BEGIN Data

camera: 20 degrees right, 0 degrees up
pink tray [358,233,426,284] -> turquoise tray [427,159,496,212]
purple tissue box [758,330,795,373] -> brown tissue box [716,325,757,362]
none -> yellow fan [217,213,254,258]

END Data

* What you should do *
Please copy out the preceding data in full, exactly as written.

* Answer section *
camera: 20 degrees right, 0 degrees up
pink tray [358,233,426,284] -> turquoise tray [427,159,496,212]
purple tissue box [758,330,795,373] -> brown tissue box [716,325,757,362]
none -> yellow fan [217,213,254,258]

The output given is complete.